You don’t want to miss the recent Rolling Stone issue dedicated to Bawb. It covers “The 70 Greatest Dylan Songs”, “20 Overlooked Classics”, “My Favorite Dylan Song”, Photos, Bootlegs, his first Rolling Stone interview and much more. Cameron participated by talking about #60 on the list of Greatest Dylan songs, “Buckets of Rain”. A fitting choice as I heard that song was played quite a bit on the set of We Bought a Zoo. Here’s what he wrote:

#60 – “Buckets of Rain” – Blood on the Tracks (1975)

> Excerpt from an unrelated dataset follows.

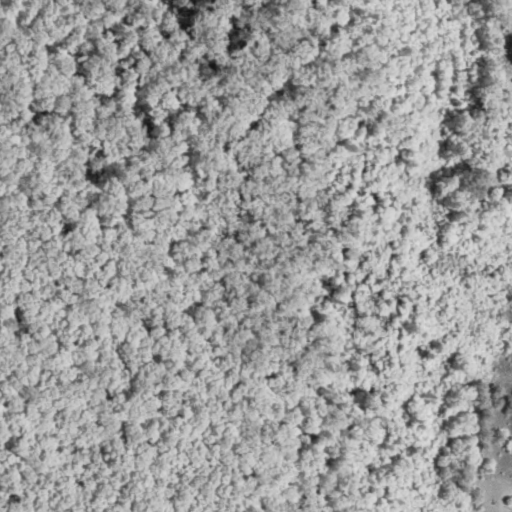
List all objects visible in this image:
building: (510, 21)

ONE OF THE GREAT GIFTS BOB DYLAN HAS IS TO slip a grace note into an album, something that doesn’t cry out to be noticed, but is unforgettable. To me, that’s “Buckets of Rain,” the perfect grace note for Blood on the Tracks: melancholy, loping and bittersweet. It’s sly and unpretentious, but has huge power. Any room I’ve ever played it in has changed as a result.

The one little thing in the corner of an album, a movie or any piece of writing can be the most important element of all. The quiet little song makes Blood on the Tracks complete, and one of his greatest albums.

Dylan was in a middle period when he wrote it. I heard he went back to Minnesota and was living on a farm. He had a notebook, and the lyrics of Blood on the Tracks were honed in that period. He was going to get personal. It was going to hurt to hear, but it was going to be revelatory. It turned out to be the confessional Dylan album that people had been craving for a long time, and he hasn’t really gone back there since. He put up a lot of roadblocks and disinformation about it, but Blood on the Tracks is his Blue – his confessional album about relationships. I can’t think of it without “Buckets of Rain.” Dylan’s stuff continues to inform every generation – it just lives and lives, and a song like “Buckets of Rain” breathes with a simple truth about real life. After a blistering heartache comes a soothing rain.